## The request
Find every line in the data below that contains the string "instances", and copy each one in full. Case counts, so a match must have the same capital and small letters.

## Records supplied
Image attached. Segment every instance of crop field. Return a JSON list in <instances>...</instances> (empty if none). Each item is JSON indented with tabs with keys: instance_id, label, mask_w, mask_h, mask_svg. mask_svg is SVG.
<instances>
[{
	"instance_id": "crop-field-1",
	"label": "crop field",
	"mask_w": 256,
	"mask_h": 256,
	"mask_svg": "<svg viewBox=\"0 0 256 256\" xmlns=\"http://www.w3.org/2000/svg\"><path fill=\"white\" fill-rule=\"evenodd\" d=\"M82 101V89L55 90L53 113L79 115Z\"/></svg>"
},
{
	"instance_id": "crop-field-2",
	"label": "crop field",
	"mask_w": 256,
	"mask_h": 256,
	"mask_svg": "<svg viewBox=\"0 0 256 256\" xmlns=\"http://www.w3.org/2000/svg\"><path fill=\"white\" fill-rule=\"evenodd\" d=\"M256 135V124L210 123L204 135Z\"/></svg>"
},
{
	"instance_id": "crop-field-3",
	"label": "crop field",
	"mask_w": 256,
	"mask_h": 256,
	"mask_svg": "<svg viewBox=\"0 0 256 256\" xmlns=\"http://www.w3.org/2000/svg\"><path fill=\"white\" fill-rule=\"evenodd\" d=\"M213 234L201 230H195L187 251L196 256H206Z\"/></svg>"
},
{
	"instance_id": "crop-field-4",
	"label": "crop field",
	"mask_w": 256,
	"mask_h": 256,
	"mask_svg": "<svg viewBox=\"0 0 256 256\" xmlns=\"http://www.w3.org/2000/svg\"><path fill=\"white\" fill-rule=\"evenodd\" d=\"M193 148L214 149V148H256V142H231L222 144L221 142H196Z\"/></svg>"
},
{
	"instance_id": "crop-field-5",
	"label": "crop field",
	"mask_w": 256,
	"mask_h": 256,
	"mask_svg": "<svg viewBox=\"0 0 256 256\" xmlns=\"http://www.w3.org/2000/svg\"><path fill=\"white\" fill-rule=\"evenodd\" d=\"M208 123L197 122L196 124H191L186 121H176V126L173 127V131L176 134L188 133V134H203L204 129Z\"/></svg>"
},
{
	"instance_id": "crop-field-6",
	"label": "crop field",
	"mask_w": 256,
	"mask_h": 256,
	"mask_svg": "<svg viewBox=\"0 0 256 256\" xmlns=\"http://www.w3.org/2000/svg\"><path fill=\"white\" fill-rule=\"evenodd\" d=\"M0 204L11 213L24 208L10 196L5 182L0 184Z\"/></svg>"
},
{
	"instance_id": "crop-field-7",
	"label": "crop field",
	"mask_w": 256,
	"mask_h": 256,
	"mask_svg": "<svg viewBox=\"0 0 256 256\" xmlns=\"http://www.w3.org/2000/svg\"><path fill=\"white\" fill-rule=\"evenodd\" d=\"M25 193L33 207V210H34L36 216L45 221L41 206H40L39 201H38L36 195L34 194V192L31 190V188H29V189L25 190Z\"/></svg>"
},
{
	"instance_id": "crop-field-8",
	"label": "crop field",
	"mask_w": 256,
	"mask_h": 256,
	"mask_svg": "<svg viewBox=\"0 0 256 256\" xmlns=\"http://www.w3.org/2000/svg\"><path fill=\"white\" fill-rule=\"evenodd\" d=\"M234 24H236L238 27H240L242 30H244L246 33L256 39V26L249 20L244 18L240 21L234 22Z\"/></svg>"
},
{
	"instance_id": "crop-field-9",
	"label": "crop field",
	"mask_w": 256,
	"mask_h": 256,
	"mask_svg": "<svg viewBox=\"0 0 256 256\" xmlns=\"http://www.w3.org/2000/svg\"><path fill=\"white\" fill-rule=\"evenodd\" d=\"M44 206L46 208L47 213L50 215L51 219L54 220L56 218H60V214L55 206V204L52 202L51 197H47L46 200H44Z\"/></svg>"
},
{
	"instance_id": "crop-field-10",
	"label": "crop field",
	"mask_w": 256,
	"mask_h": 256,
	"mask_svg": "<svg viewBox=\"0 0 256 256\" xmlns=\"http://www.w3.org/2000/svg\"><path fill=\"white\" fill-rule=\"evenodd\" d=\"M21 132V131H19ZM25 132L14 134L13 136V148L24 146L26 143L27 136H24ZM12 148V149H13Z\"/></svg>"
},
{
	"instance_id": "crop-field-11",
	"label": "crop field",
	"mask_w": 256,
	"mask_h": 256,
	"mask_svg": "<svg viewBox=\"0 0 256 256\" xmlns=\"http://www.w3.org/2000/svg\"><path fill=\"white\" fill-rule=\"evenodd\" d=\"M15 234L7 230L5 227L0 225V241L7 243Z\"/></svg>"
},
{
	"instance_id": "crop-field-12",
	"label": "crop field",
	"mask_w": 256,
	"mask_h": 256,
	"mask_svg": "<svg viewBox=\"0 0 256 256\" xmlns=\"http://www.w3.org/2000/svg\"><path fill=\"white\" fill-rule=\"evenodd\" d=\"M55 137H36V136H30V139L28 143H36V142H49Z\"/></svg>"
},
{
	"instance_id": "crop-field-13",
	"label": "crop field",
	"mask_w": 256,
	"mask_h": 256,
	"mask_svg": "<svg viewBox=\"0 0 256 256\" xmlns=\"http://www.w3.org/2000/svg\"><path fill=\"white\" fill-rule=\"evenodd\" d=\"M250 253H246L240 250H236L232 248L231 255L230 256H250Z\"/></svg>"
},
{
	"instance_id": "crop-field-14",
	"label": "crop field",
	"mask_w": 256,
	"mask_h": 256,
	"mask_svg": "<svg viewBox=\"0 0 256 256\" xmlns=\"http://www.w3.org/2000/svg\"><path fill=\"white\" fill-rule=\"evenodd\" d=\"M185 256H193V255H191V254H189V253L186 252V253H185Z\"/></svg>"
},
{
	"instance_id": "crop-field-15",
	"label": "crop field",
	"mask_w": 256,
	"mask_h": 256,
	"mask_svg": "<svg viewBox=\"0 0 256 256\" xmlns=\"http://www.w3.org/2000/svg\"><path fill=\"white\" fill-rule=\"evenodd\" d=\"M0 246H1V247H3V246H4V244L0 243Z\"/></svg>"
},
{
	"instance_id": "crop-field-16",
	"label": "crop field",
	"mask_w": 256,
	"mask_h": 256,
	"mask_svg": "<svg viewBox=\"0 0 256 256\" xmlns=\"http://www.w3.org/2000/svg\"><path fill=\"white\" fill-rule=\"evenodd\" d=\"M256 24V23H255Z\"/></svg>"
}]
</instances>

## Exercise response
Image attached. Segment every instance of crop field. Return a JSON list in <instances>...</instances> (empty if none). Each item is JSON indented with tabs with keys: instance_id, label, mask_w, mask_h, mask_svg. mask_svg is SVG.
<instances>
</instances>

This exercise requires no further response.